研究报告

  • 梁志永,王建业,覃吴,董长青.Fe2O3(1-12)作用下CO化学链燃烧反应机理研究[J].环境科学学报,2017,37(5):1826-1834

  • Fe2O3(1-12)作用下CO化学链燃烧反应机理研究
  • Theoretical analysis of the CO reaction mechanism on Fe2O3(1-12) surface during chemical looping combustion
  • 基金项目:国家自然科学基金(No.51206044);中央高校基本科研业务费专项(No.JB2014199)
  • 作者
  • 单位
  • 梁志永
  • 生物质发电成套设备国家工程实验室, 华北电力大学, 北京 102206
  • 王建业
  • 生物质发电成套设备国家工程实验室, 华北电力大学, 北京 102206
  • 覃吴
  • 生物质发电成套设备国家工程实验室, 华北电力大学, 北京 102206
  • 董长青
  • 生物质发电成套设备国家工程实验室, 华北电力大学, 北京 102206
  • 摘要:在化学链燃烧(CLC)过程中,载氧体表面的原子结构和电子特性决定了其化学反应活性.本文以Fe2O3为载氧体,探讨了其自然条件下主要裸露的高米勒数指表面(1-1 2)的结构性质,研究发现表面不同配位数的氧和铁原子(包括O2f、O3f、O4f、Fe4f和Fe5f)的键参数、电子态密度及电荷布居等存在明显差异.为探究这种差异对Fe2O3反应活性的影响,对比分析了CO在表面5种氧和铁原子位生成CO2的吸附-反应机理.CO在表面低配位O原子O2f和O3f首先形成物理吸附,然后被晶格氧氧化生成CO2,反应需要克服能垒分别为3.657 eV和3.401 eV;然而,CO在O4f位吸附时,首先克服1.864 eV能垒形成二齿形碳酸盐物种,之后克服1.097 eV的能垒形成CO2.当CO在Fe4f和Fe5f位吸附时,CO与Fe原子成键,后经过活化与表面O原子成键,形成二齿形碳酸盐物种,能垒分别为0.416和0.219 eV,最终碳酸盐物种分别克服0.500和1.462 eV的能垒生成CO2.因此,可以推断表面高配位数的O4f、Fe4f和Fe5f原子,由于其较高的氧化态,在化学链燃烧过程中充当活性位的作用.本研究有助于了解铁基载氧体表面化学链燃烧反应的微观机理,并为载氧体表面结构性能调控制备提供理论借鉴.
  • Abstract:In chemical looping combustion (CLC) process, the reactivity of oxygen carrier (OC) is largely dependent on the atomic structure and electronic property of the surface of oxygen carrier (OC).
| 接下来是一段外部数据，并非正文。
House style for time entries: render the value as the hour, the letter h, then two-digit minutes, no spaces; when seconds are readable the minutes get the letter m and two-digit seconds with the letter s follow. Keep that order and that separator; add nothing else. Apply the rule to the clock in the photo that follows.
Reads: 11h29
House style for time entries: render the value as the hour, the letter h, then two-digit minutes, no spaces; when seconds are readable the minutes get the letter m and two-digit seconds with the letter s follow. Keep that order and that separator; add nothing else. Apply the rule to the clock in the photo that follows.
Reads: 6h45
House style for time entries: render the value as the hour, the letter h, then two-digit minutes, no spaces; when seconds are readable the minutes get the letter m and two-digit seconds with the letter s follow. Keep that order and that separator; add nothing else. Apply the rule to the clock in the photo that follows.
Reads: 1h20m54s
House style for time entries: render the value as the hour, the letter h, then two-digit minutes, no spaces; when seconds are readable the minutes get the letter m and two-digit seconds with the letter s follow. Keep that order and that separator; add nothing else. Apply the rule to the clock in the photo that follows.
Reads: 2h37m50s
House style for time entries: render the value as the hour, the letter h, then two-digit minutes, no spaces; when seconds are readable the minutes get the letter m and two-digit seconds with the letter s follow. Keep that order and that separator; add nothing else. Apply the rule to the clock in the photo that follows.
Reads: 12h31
In this work, Fe2O3 was selected as the OC, and the property of the dominant natural growth high index facet (1 -1 2) was detected. Results showed the bond property, the density of state, and the charge population of different coordinate O and Fe atoms (O2f, O3f, O4f, Fe4f and Fe5f) on the surface differed from each other. Effect of these various properties on the reactivity of OC was detected by comparatively studying the adsorption and reaction mechanism of CO oxidation into CO2 over different O and Fe atomic sites of the surface of OC. CO was firstly physisorbed on the low coordinated oxygen atom (O2f and O3f), then oxidized by lattice oxygen atom changing into CO2, which crossed the barrier of 3.657 eV and 3.401 eV, respectively. Afterwards, CO was chemisorbed on O4f, and turned into bidentate carbonate species with the barrier of 1.864 eV, which further crossed the barrier of 1.097 eV converting into CO2. However, while CO was chemisorbed on Fe4f and Fe5f, the hybrid between CO and Fe activated the adsorbed CO, which interacted to a lattice oxygen atom to form bidentate carbonate species with the barrier energy of 0.416 eV and 0.219 eV, respectively. The carbonate species crossed the barrier energy of 0.500 eV and 1.462 eV and changed into CO2, respectively. Results implied that high coordinate O and Fe atoms (O4f, Fe4f and Fe5f), due to their high oxidation state, acted as active adsorption sites for CO adsorption and oxidation during CLC process. This fundamental works improved understanding of the detailed CLC reaction mechanism over the surface of iron-based OC, and provided theoretical guide for modifying the electronic structure and properties of OC.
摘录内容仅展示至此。